Le libéralisme dans sa forme externe, le libre-échangisme, est l’arme de la nation dominante, 1846 pour l’Angleterre, 1944 pour les États-Unis. Seul le pays leader est en posture d’accroître sa domination par le libre échange, moins les barrières existent et plus il l’emporte, et ce, non par la répression, mais par consentement, reconnaissance de son leadership, captage de l’énergie des forces subordonnées.

4) Principes et modalités d’action
L’État se définit aussi en termes de principes et de modalités d’action. Le débat étatisme-néolibéralisme suppose de s’interroger sur le rôle des outils, à la fois en termes de principes d’action préétablis, mais de aussi de contraintes au changement. L’un des arguments forts des libéraux est que l’empirisme valide leur théorie : leurs outils sont efficaces.
Le problème est que les modalités d’action contraignent les politiques ; changer le système idéologique ne suffit pas à changer l’action de l’État, il faut aussi s’interroger sur les outils de gestion publique.

5) Les succès de l’« étatisme à la française »
Il ne faut pas oublier certaines réalisations de l’État français qui sont de vrais succès techniques et des modèles de bonne gestion, à l’inverse le tunnel sous la Manche montre à quelles aberrations peuvent mener une idéologie ultra-libérale. De même la privatisation qui est recherche de rentabilité à court terme, à tout prix, conduit à remettre en cause le CNET qui est un des meilleurs laboratoires du monde dans le domaine des télécommunications.

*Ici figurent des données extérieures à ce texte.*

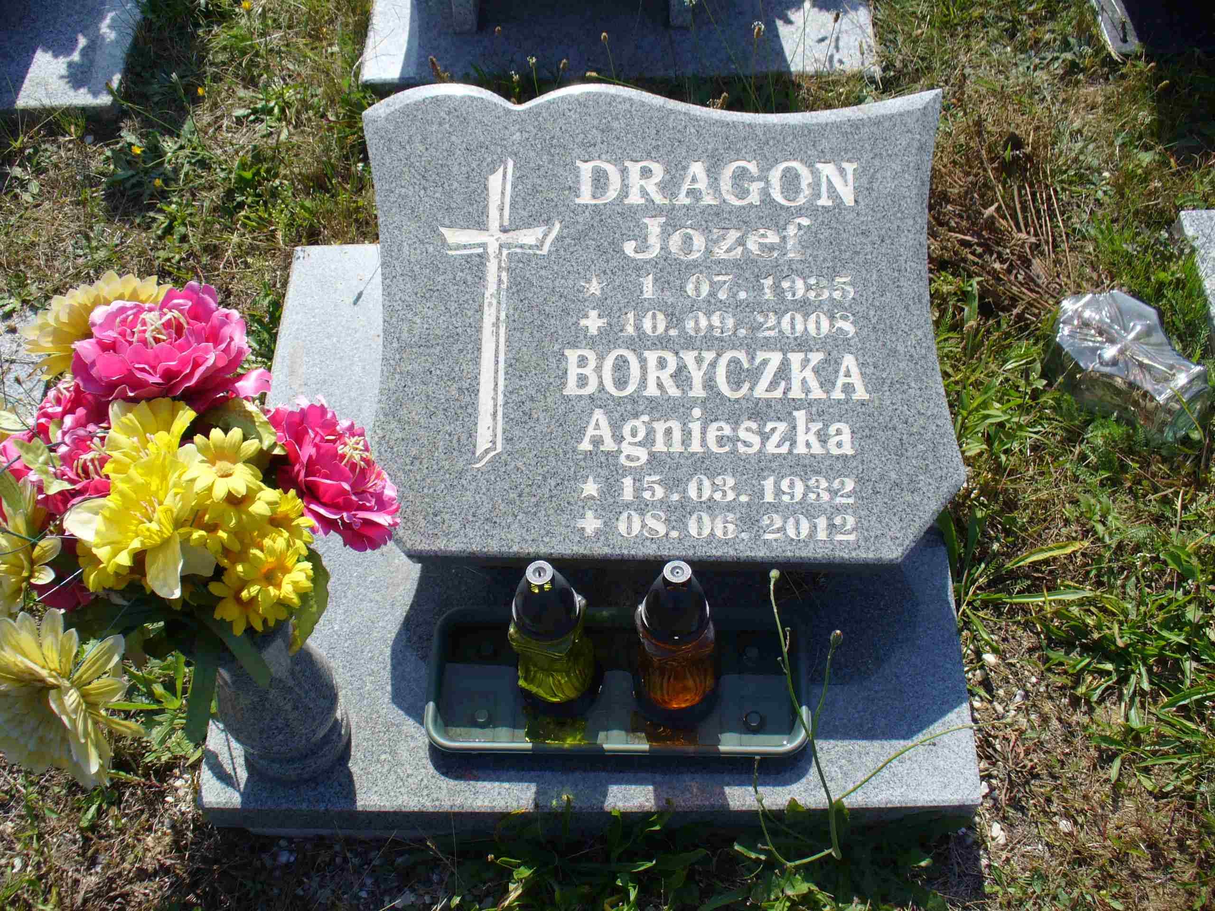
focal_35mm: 37
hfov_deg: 50.1
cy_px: 456
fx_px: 1299
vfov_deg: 38.7
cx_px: 608
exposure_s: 1/320
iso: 80
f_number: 5.6
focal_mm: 6.1
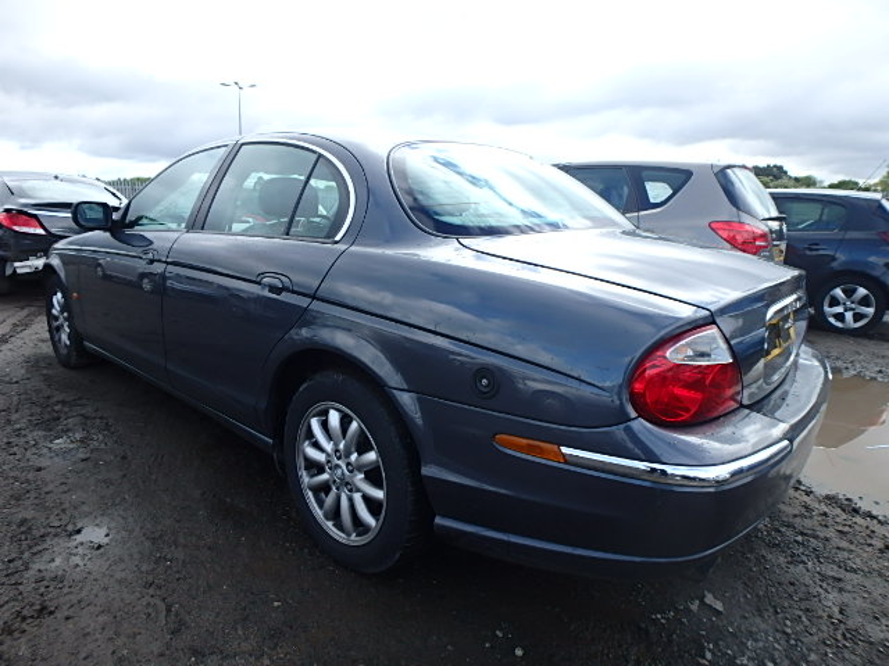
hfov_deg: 79.0
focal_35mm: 21
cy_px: 333
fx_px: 539
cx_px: 444
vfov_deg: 63.4
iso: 125
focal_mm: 3.7
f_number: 3.5
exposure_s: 1/320
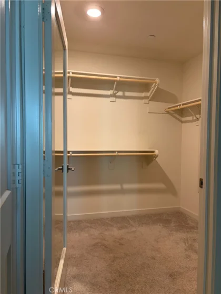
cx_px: 110
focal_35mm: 26
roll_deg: +0.7
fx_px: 221
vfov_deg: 67.3
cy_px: 147
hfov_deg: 53.1
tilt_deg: -2.0
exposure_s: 1/60
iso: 160
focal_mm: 5.96
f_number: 1.6
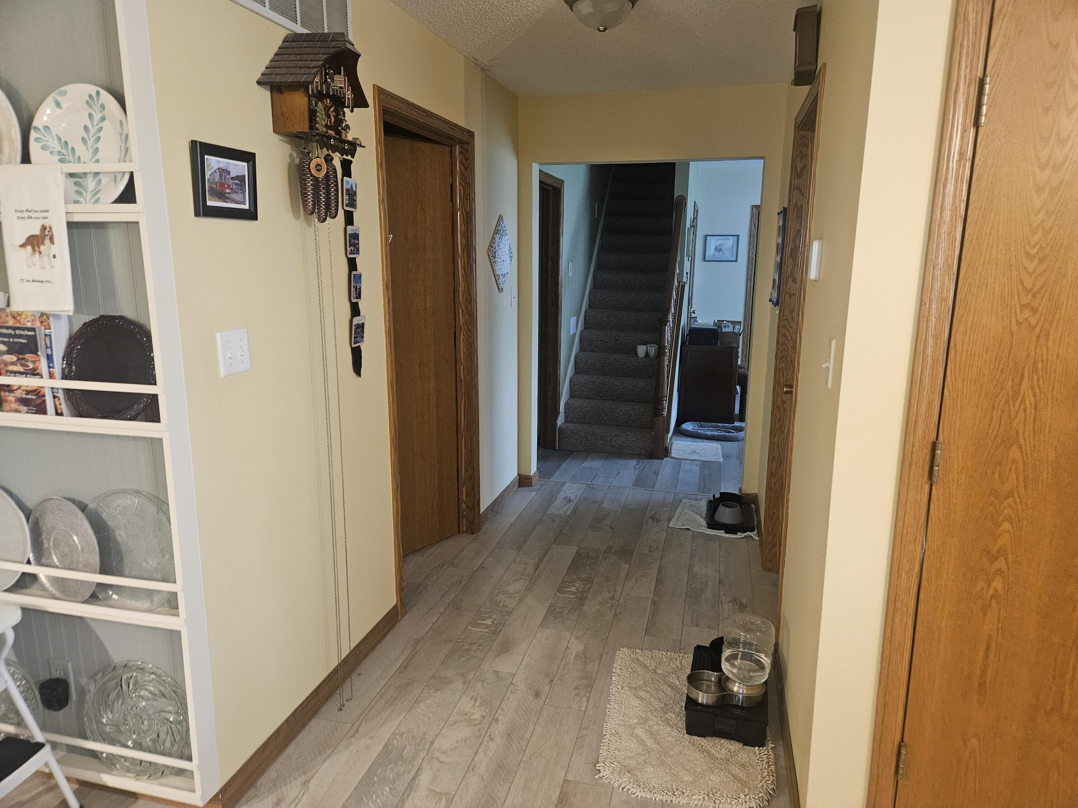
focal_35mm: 23
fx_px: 716
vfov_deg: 58.9
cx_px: 539
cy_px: 404
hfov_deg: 73.9
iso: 640
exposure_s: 1/40
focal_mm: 5.4
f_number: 1.8
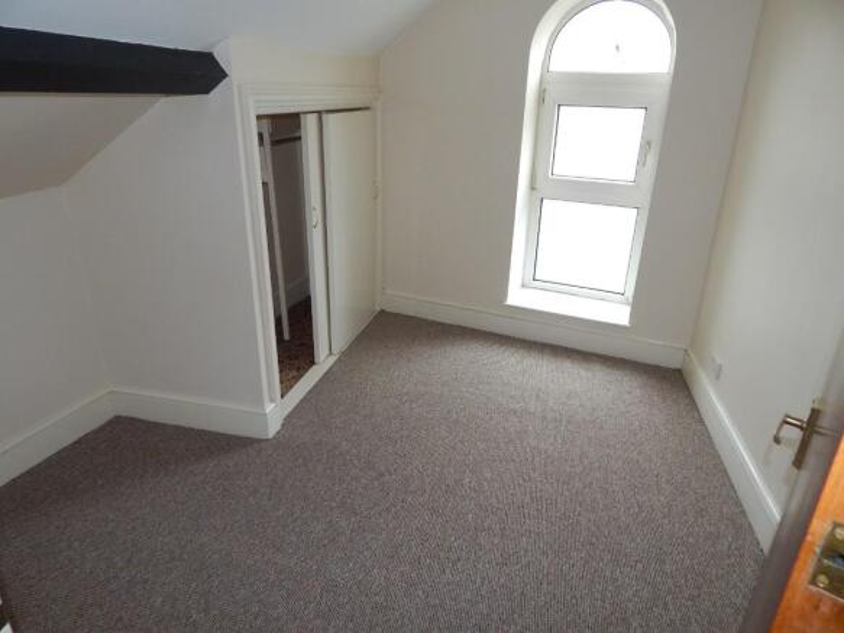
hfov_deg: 76.4
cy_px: 316
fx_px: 536
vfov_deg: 61.1
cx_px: 422
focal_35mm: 22
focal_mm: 4
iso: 200
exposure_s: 1/30
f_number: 3
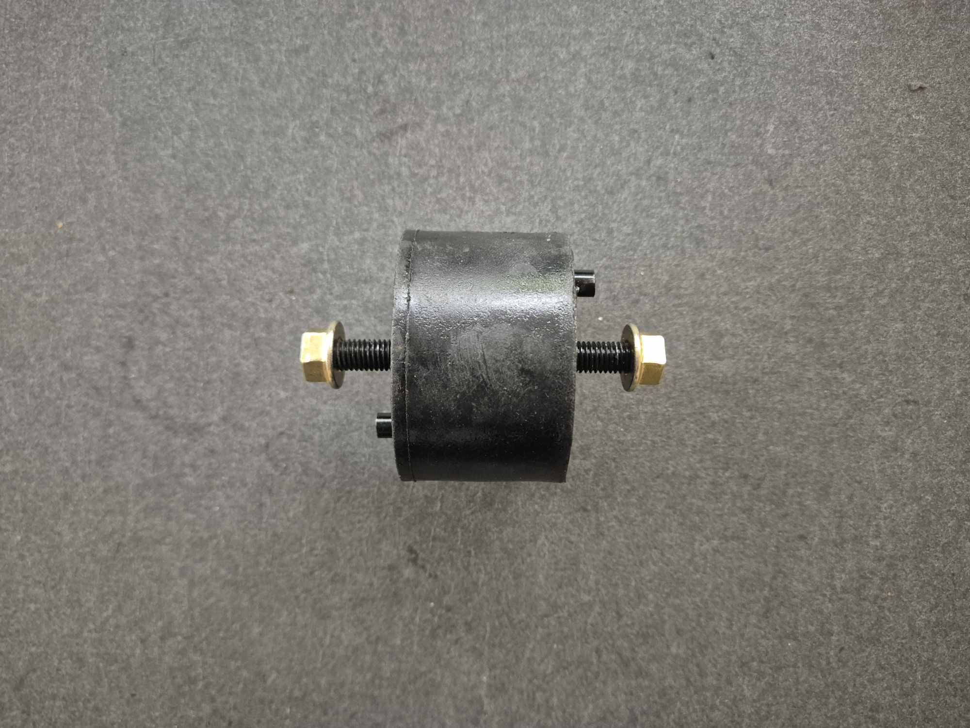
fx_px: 644
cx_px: 485
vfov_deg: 58.9
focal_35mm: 23
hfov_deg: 73.9
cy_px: 364
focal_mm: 5.4
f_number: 1.8
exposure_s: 1/100
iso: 2000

6) Mondialisation et solidarité
La mondialisation oblige à repenser le cadre des outils d’une gestion efficace tout en réinventant une production collective de solidarité. C’est un véritable défi.

7) L’individualisme
L’un des points d’appui de la pénétration de l’idéologie libérale est qu’elle s’appuie sur la liberté de l’individu et qu’elle rencontre par là une tendance forte des pratiques en œuvre dans la société : à savoir l’égoïsme individualiste. De ce point de vue on constate la transformation du citoyen en client et l’un des aspects de la crise de la citoyenneté c’est le développement du clientélisme.

8) L’Europe
La construction démocratique de l’Europe suppose d’autres formes d’organisation impliquant différents niveaux territoriaux. Cette évolution suppose le respects des droits de l’Homme et le principe de subsidiarité.

9) La nature de l’État
Historiquement, le ressort de la construction de l’État, c’est la pacification des rapports sociaux internes. Certes, el-le ne s’explique que dans le champ des échanges avec d’autres États. Il faut donc, pour l’analyse, tenir les deux bouts.